TO-DO ITEM:
Within the material below, filter for lines that hold the word "spacing".

Start of RECORDS TO USE

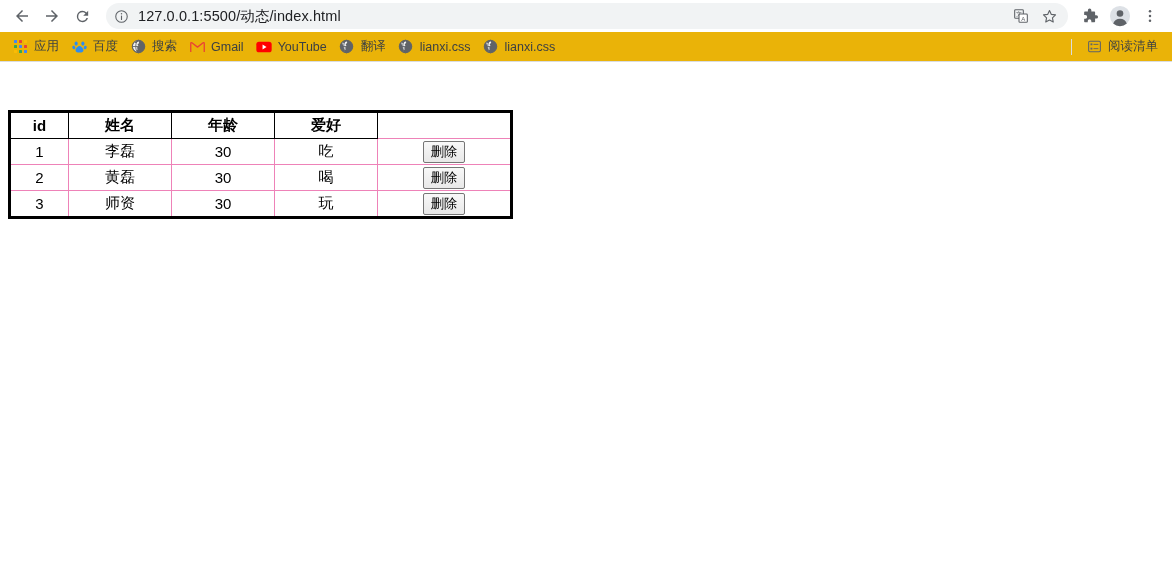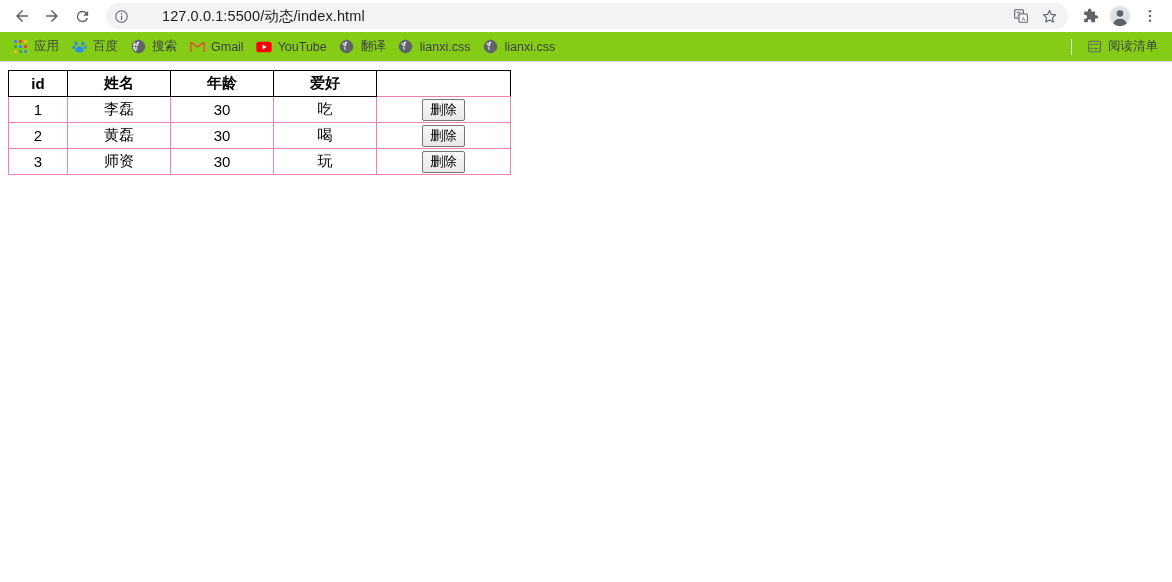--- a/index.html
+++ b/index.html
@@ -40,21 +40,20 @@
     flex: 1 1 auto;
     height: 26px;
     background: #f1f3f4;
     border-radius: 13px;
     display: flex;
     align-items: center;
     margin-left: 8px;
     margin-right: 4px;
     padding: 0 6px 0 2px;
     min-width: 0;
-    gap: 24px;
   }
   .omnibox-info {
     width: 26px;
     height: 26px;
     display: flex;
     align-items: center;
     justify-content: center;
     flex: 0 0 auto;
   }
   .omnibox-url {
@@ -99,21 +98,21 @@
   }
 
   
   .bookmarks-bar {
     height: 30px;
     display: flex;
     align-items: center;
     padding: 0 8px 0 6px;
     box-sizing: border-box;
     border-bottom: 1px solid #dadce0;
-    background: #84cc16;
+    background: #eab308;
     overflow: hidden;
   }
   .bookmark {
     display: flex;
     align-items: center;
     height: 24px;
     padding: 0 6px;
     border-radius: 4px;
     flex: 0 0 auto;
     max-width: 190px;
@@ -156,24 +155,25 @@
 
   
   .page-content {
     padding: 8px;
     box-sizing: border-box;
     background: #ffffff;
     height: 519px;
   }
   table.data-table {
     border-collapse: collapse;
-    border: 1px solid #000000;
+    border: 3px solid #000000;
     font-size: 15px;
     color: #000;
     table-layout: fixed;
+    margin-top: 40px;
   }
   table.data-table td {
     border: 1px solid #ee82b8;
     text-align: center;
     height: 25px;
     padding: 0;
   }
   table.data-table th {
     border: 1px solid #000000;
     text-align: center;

End of RECORDS TO USE
Start of RECORDS TO USE

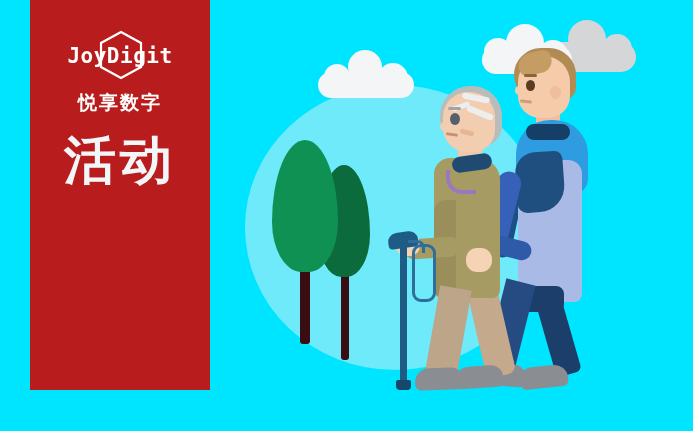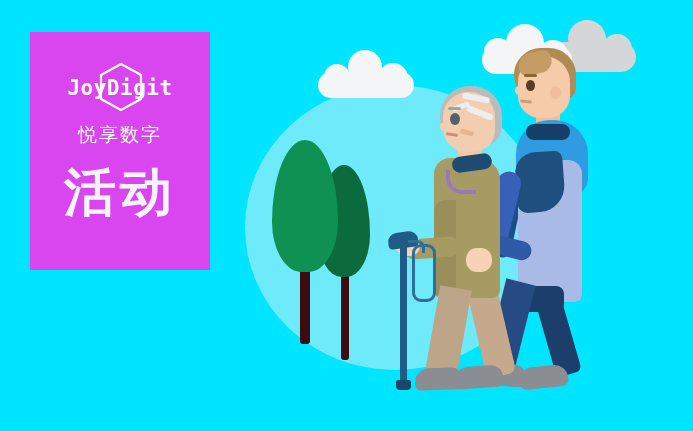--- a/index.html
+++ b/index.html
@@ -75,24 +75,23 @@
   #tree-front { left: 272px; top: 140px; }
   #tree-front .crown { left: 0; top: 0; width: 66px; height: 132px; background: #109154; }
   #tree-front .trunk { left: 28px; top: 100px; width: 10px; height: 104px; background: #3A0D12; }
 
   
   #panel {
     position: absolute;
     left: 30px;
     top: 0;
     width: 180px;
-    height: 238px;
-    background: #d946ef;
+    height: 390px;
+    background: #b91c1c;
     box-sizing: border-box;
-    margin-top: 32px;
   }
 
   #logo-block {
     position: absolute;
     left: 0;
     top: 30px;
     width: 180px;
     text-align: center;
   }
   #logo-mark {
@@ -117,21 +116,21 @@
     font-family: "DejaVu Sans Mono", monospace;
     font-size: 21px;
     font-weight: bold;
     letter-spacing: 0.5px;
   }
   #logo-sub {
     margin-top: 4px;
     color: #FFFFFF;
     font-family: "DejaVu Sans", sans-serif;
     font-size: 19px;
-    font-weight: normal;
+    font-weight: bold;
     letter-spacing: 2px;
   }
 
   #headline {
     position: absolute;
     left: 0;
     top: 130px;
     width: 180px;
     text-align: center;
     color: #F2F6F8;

End of RECORDS TO USE

EXERCISE RESULT:
     letter-spacing: 0.5px;
     letter-spacing: 2px;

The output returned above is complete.